Rudeboys and ska remembered in musical's revival

Polly March

If, like me, you love reggae and ska and would jump at the chance to take a trip back in time to 1980s Cardiff, then make sure you visit the Rockin' Chair Caribbean Restaurant in Riverside, Cardiff over the next 10 days.

The popular eatery and bar is being transformed into a theatrical venue for the revival of ska musical Rude.

The show, based on a script by veteran of the Cardiff reggae scene, Tony Wright, is being put on by theatre company Give It A Name as part of Black History Month, following its sell-out run in December 2010.

The cast of Rude. Photo: Jorge Lizalde

It features a live band and is based on Wright's own memories of growing up as a mixed race rude boy in Cardiff at a time when, like now, the economy was in turmoil and unemployment was on the rise.

The story focuses on the central character Roddy, a mixed race 47-year-old who is remembering his youth and how music guided him at that time.

But it also has a political context, in the way it examines the era's tensions between British-born black and Asian youth and their immigrant parents.

Director James Williams and producer John Norton decided they had no choice but to revive the production after an extra show, put on to cope with demand last time, sold out in just hours.

And with a film adaptation currently in pre-production with Welsh company Barefoot Rascals, and talks underway to possibly take the show to larger theatrical venues, it is obvious there is something exciting about Rude that captures the attention.

Williams told me: "It's kind of a love song to Cardiff and people seem to have really picked up on that. The response during the first run was so fantastic we had to take the opportunity to do it again.

"People really love ska music and this production is like an intimate gig in a restaurant.
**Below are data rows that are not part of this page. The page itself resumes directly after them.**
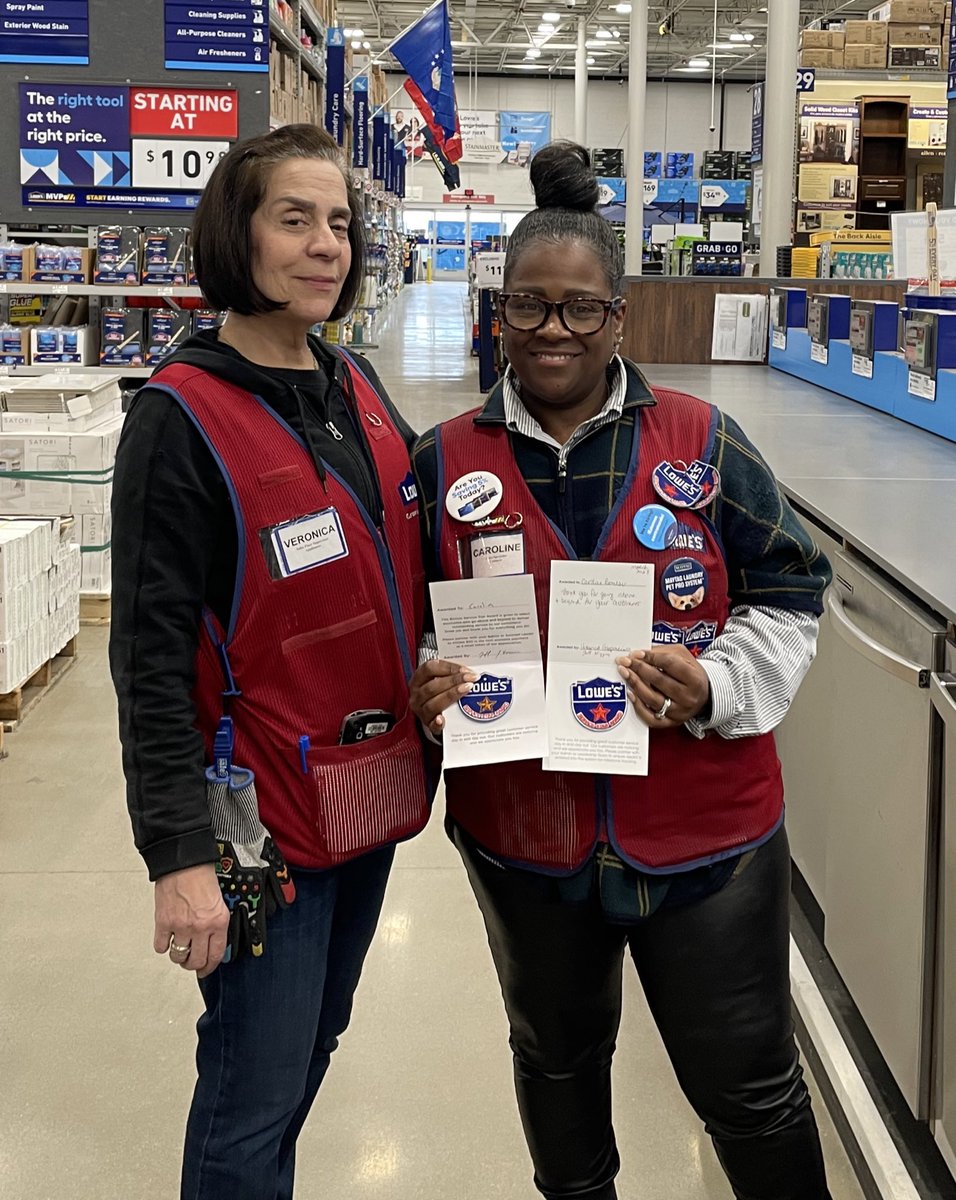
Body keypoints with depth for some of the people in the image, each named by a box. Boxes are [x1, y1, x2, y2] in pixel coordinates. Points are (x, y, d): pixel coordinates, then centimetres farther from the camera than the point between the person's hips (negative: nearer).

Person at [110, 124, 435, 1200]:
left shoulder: (358, 391, 7)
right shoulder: (182, 417, -14)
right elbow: (151, 654, -17)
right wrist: (178, 854, -19)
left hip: (371, 794, 7)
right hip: (264, 817, -7)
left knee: (310, 1048, 20)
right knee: (257, 1093, 2)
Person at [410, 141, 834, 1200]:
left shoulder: (700, 444, -5)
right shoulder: (446, 462, -1)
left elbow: (789, 593, 0)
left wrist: (714, 688, -17)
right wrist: (423, 686, -14)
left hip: (702, 829, -2)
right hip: (521, 832, 2)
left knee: (747, 1082, 10)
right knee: (557, 1057, 25)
Last time we had regulars come in who would never normally go to the theatre but they stood at the bar and watched the show and said 'They're talking about me there'."

With a century of multicultural experience behind them, working class communities of Cardiff may have suffered less racial tension than other cities in the 1960s and 1970s.

But speaking about the show the first time it was staged, Wright acknowledged the role that the Two Tone scene played in bringing black, white and mixed race youth even closer together.

"There was a subculture in Cardiff - rude boys, skinheads and mods," he recalls.

"At the time I was mainly into reggae, a bit of a Rasta, and so were my friends - we were all unemployed.

"There was a gang of white guys and suddenly we heard these new tunes coming out, and they kind of united people.

"Two Tone - says it all. Everyone was just together - it was a good time."

The music featured in Rude encompasses everything from The Specials to 1960s traditional ska and is played by a six piece live band featuring Oliver Wood as singer.

The cast has been slightly changed since last time and includes Shekira Johnson, John Norton and Dean Rehman. Watch a trailer for the production.

Norton, who is also the producer, said: "It's been really nice to revive the show as often you put so much work into just nine or 10 performances and then that work can be lost, whereas this has given us the opportunity to bring it back. I think we've improved it too.

"It's exciting also that we are in pre-production for a film. One of the directors of Barefoot Rascals saw the show twice last time. It struck a chord with him and he said he would really like to see a film version of it."

Rude runs between 24 October and 3 November (excluding 27 and 28 October). Tickets are available from Chapter's Box Office on 029 2030 4400 or Performances start at 8pm at the Rockin' Chair Caribbean Restaurant in Riverside.